I lay my arms over the back of the sofa, Kenzi leaned her curls into my hand and, for a short while, she shut up. She watched the ambling girl assemble the equipment, the tall shisha, the foil, the mint-scented blocks. The girl poured water in and lumped off.
We smoked, we blew steam at one another, we said how it was so soft, so unsatisfying compared to tobacco.
The manager came over.
“We’ll be closing soon,” he said, gruff and grey.

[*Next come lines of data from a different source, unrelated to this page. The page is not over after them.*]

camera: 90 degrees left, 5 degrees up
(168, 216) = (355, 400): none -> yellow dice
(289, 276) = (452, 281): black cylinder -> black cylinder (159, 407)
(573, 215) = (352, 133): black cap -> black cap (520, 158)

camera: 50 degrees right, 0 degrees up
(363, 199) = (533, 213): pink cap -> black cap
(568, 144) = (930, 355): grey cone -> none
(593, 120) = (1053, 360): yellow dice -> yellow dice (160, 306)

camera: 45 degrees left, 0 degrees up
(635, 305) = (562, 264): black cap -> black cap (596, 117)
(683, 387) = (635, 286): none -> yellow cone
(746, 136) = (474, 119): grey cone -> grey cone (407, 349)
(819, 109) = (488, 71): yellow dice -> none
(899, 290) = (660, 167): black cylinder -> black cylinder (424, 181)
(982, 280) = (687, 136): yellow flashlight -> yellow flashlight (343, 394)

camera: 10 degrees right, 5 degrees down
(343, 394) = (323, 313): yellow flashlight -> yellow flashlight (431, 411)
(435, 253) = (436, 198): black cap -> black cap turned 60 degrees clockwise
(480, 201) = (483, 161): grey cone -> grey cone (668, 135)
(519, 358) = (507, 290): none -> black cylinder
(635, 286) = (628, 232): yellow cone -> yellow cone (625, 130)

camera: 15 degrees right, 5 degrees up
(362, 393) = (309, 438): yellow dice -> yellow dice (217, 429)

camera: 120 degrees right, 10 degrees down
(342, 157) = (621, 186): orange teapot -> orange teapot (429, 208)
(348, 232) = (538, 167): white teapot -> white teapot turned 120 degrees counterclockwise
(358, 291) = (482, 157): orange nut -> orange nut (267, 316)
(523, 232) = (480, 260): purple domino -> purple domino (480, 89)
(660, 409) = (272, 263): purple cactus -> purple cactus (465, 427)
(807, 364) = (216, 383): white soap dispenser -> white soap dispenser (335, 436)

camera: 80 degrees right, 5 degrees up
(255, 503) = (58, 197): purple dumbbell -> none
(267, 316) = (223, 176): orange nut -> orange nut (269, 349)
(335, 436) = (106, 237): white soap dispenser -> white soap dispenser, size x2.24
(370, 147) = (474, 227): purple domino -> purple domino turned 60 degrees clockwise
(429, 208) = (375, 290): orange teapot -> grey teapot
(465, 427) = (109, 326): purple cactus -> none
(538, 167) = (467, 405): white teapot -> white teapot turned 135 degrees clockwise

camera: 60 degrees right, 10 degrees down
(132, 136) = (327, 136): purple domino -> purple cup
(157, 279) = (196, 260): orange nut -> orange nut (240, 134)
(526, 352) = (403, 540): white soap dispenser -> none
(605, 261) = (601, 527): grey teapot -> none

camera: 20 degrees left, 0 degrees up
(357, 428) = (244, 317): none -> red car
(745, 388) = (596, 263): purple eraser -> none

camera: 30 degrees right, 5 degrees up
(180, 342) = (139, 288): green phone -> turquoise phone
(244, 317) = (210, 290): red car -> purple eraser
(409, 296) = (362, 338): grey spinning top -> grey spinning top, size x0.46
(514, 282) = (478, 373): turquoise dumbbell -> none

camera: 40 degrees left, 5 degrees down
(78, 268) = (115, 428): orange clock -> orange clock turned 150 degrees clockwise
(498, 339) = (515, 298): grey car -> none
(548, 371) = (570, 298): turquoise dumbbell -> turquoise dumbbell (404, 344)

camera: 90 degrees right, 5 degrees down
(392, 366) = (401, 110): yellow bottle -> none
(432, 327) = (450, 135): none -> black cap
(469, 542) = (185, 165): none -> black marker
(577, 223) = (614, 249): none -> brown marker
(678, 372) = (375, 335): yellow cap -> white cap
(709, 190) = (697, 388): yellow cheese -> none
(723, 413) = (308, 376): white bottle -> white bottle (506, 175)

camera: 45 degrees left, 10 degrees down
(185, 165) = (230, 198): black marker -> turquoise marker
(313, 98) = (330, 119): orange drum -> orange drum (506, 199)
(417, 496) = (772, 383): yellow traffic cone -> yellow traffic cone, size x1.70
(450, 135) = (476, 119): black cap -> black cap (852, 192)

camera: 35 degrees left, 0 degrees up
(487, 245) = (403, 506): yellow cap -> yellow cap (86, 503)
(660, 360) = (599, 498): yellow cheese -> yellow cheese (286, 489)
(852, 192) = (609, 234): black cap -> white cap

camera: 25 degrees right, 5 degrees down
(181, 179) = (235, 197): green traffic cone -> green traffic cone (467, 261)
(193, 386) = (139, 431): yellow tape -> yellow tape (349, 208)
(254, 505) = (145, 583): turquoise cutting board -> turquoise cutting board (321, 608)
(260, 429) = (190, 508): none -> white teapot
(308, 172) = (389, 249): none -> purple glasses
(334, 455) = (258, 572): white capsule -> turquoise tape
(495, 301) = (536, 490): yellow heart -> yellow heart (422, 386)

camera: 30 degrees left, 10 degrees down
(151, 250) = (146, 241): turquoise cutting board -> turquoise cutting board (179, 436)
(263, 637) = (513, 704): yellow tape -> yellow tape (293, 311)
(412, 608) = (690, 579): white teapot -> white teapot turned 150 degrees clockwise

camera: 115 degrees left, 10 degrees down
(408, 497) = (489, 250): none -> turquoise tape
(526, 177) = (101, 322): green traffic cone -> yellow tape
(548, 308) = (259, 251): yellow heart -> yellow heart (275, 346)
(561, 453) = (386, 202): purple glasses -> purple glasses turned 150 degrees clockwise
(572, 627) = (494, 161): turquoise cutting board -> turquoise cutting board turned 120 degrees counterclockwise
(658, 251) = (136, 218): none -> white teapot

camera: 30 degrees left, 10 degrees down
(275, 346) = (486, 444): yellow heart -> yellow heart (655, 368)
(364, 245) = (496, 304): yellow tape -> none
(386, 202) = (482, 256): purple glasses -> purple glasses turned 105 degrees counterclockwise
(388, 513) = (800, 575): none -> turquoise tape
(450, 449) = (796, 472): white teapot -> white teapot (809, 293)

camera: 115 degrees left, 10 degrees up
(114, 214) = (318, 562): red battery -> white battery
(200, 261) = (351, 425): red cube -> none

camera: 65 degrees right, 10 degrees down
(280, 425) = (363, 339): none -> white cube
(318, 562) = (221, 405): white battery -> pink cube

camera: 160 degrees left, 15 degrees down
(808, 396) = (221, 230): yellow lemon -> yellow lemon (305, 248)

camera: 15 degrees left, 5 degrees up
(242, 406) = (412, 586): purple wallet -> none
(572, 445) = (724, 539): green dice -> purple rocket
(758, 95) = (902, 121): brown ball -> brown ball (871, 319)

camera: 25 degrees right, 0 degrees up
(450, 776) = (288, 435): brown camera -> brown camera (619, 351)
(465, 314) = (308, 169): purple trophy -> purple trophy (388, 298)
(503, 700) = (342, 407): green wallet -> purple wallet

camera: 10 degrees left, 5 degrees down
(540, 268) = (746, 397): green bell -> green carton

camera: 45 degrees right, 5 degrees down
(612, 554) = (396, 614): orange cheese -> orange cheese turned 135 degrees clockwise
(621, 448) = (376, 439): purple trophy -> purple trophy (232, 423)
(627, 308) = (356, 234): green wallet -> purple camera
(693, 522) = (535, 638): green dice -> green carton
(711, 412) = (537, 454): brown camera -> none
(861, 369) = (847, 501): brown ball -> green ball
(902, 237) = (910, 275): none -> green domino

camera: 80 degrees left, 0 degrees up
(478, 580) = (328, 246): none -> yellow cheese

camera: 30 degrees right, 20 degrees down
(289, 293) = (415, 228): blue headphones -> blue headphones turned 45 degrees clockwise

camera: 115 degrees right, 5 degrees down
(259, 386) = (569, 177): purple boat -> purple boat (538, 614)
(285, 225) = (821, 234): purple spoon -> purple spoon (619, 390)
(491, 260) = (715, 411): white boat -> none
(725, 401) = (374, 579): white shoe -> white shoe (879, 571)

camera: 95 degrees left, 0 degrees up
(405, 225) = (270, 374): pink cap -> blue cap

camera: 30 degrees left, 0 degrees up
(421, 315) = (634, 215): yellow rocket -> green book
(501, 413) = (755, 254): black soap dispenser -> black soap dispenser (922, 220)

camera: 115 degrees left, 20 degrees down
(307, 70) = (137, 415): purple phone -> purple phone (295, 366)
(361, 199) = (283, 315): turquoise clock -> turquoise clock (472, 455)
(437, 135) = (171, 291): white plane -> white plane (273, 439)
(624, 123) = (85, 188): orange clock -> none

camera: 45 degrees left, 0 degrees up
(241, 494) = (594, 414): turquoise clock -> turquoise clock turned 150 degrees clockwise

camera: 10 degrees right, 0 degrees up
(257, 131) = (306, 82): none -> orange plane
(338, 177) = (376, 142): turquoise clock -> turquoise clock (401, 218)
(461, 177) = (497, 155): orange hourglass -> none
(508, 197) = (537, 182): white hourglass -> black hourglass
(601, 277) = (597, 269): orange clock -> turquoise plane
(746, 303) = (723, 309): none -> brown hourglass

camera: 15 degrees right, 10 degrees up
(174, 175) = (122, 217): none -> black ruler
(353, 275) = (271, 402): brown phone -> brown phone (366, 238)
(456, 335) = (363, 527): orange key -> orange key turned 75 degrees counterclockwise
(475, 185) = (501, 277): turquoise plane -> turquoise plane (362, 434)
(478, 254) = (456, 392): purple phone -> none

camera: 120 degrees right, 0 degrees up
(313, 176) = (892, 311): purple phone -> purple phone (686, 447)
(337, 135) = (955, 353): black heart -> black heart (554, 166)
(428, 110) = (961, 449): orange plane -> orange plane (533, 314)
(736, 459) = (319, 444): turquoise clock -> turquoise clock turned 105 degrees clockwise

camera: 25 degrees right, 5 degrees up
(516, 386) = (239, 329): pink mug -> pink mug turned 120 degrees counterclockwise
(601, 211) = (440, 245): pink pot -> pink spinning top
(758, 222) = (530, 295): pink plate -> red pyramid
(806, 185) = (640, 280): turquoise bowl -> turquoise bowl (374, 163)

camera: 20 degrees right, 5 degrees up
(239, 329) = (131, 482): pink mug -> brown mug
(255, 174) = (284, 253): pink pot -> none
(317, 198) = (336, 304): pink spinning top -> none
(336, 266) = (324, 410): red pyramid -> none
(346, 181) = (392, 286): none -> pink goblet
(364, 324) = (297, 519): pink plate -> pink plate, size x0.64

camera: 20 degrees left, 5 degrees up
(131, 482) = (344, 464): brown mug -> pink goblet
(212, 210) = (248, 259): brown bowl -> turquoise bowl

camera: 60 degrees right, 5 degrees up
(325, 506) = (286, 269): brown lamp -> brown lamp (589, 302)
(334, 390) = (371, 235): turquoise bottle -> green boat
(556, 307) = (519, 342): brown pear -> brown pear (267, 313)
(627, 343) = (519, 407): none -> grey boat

Kenzi’s eyes locked on him.
“We have the code,” she said.
We smiled at one another. All this time, we’d both had the code. The ignition code.
“Ok,” he said. His face somehow took on some light. “Yake three bottles at the bar. Fifteen dirhams a-piece.”
That’s how the burnings began. The authorities were too late for the people, the people who’d threatened to ignite their own city because they could wait no longer. There at the shisha bar. There, Chez Momo, who was long dead or, perhaps, had never existed, we watched them prepare the empty bleach bottles, filling them with petrol. The punters lined up. We lined up with the punters.
We took the bottles burbling with gasoline out into the dying city and we held our lighters in our pockets. We prepared to set alight to all that we knew, knowing that there would be death and tragedy, but also release. Knowing, above all, that after it was all gone, something would come back.
I watched Kenzi pouring and pouring as she ran, bangles jangling, whistling some inappropriate song, a nursery rhyme, I think it was. She hopped in a long, squiggly line along the mucussy pavement with the ease of a ladybird, arms whirling like wings, fluid gulping from her bottles. I watched her dance and spin, way up the street before she turned, curtsied, bent, and lit her path.